Warning: If the execution nodes are “full” of user jobs or your executions time last much time, you can leave the system and you will be notified by the HPC system via email when your job execution is completed.


My first interactive job

If you need to compile or execute any program in interactive mode (never run programs in logincluster) you can ask for a interactive shell enviroment that fits your needs in a execution node.

  • Request a shell with 3 CPU cores, 1024MBytes RAM and less than 24h (short queue):
    srun -p short -mem=1024M -c 3 --pty bash

  • Request a shell with 6 CPU cores, 16GBytes RAM and less than 24h (short queue):
    srun -p short -mem=16G -c 6 --pty bash

Warning: This interactive shell will be only available if there are any free execution nodes which can fulfill your request. Otherwise you will receive and error because no interactive shell can be provided at this time because all the execution resources are currently used. Besides, you should also have enough quota available, or you will not be able to execute your interactive job.
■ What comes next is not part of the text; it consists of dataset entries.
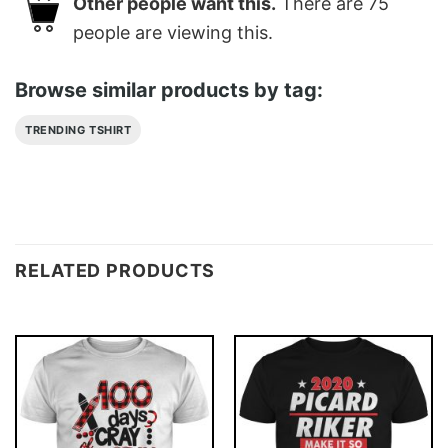
Other people want this.
There are
75
people are viewing this.
Browse similar products by tag:
TRENDING TSHIRT
RELATED PRODUCTS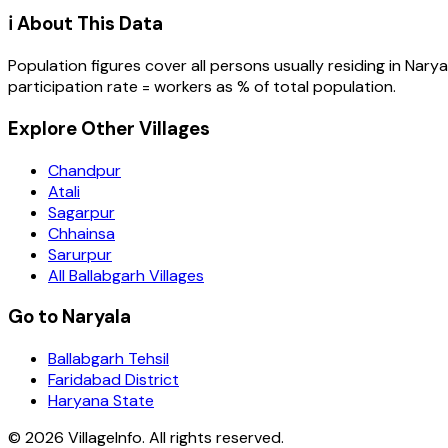
ℹ️ About This Data
Population figures cover all persons usually residing in
Narya
participation rate = workers as % of total population.
Explore Other Villages
Chandpur
Atali
Sagarpur
Chhainsa
Sarurpur
All Ballabgarh Villages
Go to Naryala
Ballabgarh Tehsil
Faridabad District
Haryana State
©
2026
VillageInfo. All rights reserved.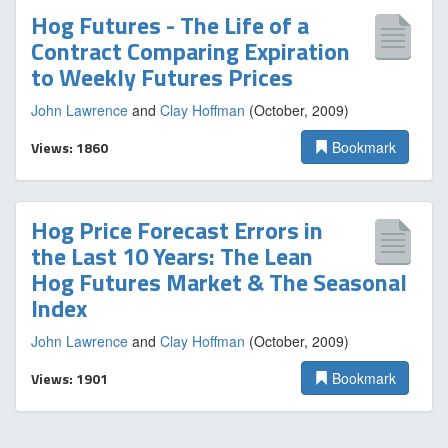
Hog Futures - The Life of a
Contract Comparing Expiration
to Weekly Futures Prices
John Lawrence
and
Clay Hoffman
(October, 2009)
Views: 1860
Bookmark
Hog Price Forecast Errors in
the Last 10 Years: The Lean
Hog Futures Market & The Seasonal
Index
John Lawrence
and
Clay Hoffman
(October, 2009)
Views: 1901
Bookmark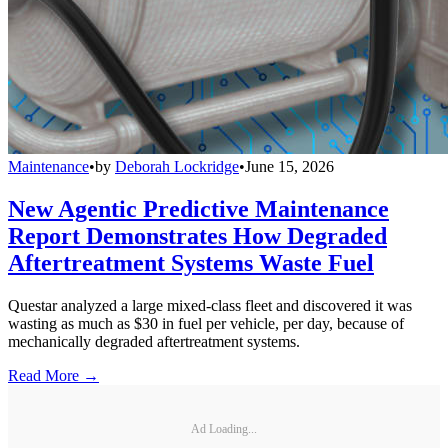
Maintenance
•
by
Deborah Lockridge
•
June 15, 2026
New Agentic Predictive Maintenance
Report Demonstrates How Degraded
Aftertreatment Systems Waste Fuel
Questar analyzed a large mixed-class fleet and discovered it was
wasting as much as $30 in fuel per vehicle, per day, because of
mechanically degraded aftertreatment systems.
Read More →
Ad Loading...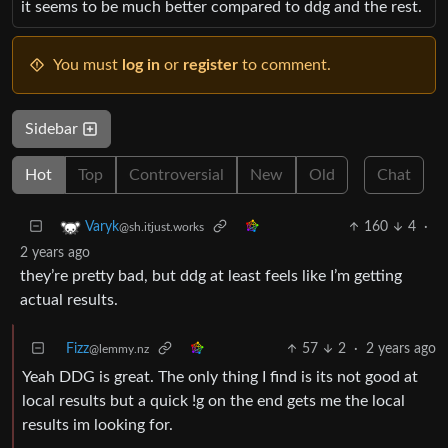
it seems to be much better compared to ddg and the rest.
You must
log in
or
register
to comment.
Sidebar
Hot
Top
Controversial
New
Old
Chat
160
4
·
Varyk
@sh.itjust.works
2 years ago
they’re pretty bad, but ddg at least feels like I’m getting
actual results.
Fizz
57
2
·
2 years ago
@lemmy.nz
Yeah DDG is great. The only thing I find is its not good at
local results but a quick !g on the end gets me the local
results im looking for.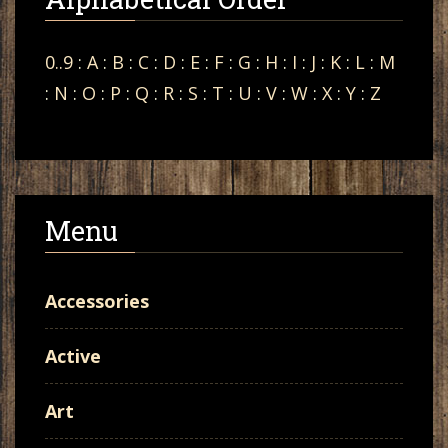
0..9
:
A
:
B
:
C
:
D
:
E
:
F
:
G
:
H
:
I
:
J
:
K
:
L
:
M
:
N
:
O
:
P
:
Q
:
R
:
S
:
T
:
U
:
V
:
W
:
X
:
Y
:
Z
Menu
Accessories
Active
Art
SGE to Slurm Commands table

Bellow you can find the SLURM equivalent to SGE typical commands:

User Commands SGE SLURM
Interactive login qlogin srun --pty <shellname>
Job submission qsub [script_file] sbatch [script_file]
Job deletion qdel [job_id] scancel [job_id]
Job status by job qstat -u \* [-j job_id] squeue [job_id]
Job status by user qstat [-u user_name] squeue -u [user_name]
Job hold qhold [job_id] scontrol hold [job_id]
Job release qrls [job_id] scontrol release [job_id]
Queue list qconf -sql squeue
List nodes qhost sinfo -N OR scontrol show nodes
Cluster status qhost -q sinfo
GUI qmon sview

Bellow you can find the SLURM equivalent to SGE job parameters:

Job Specification SGE SLURM
Script directive #$ #SBATCH
queue -q [queue] -p [queue]
count of nodes N/A -N [min[-max]]
CPU count -pe [PE] [count] -c [count]
Wall clock limit -l h_rt=[seconds] -t [min] OR -t [days-hh:mm:ss]
Standard out file -o [file_name] -o [file_name]
Standard error file -e [file_name] -e [file_name]
Combine STDOUT & STDERR files -j yes (use -o without -e)
Copy environment -V --export=[ALL | NONE | variables]
Event notification -m abe --mail-type=[events]
send notification email -M [address] --mail-user=[address]
Job name -N [name] --job-name=[name]
Restart job -r [yes|no] --requeue OR --no-requeue (NOTE: configurable default)
Set working directory -wd [directory] --workdir=[dir_name]
Resource sharing -l exclusive --exclusive OR --shared
Memory size -l mem_free=[memory][K|M|G] --mem=[mem][M|G|T] OR
--mem-per-cpu=[mem][M|G|T]
Charge to an account -A [account] --account=[account]
Tasks per node (Fixed allocation_rule in PE) --tasks-per-node=[count]
--cpus-per-task=[count]
Job dependancy -hold_jid [job_id | job_name] --depend=[state:job_id]
Job project -P [name] --wckey=[name]
Job host preference -q [queue]@[node] OR -q
[queue]@@[hostgroup]
--nodelist=[nodes] AND/OR --exclude=[nodes]
Quality of service --qos=[name]
Job arrays -t [array_spec] --array=[array_spec] (Slurm version 2.6+)
Generic Resources -l [resource]=[value] --gres=[resource_spec]
Begin Time -a [YYMMDDhhmm] --begin=YYYY-MM-DD[THH:MM[:SS]]

Examples

Some examples on the commands and parameters above:

SGE SLURM
qstat squeue
qstat -u username squeue -u username
qstat -f squeue -al
qsub sbatch
qsub -N jobname sbatch -J jobname
qsub -l h_rt=24:00:00 sbatch -t 24:00:00
qsub -pe make 8 sbatch -c 8
qsub -l mem=4G sbatch --mem=4000
qsub -o filename sbatch -o filename
qsub -e filename sbatch -e filename
qsub -q gpu sbatch -p gpu --gres=gpu:n
qlogin srun --pty bash
qdel scancel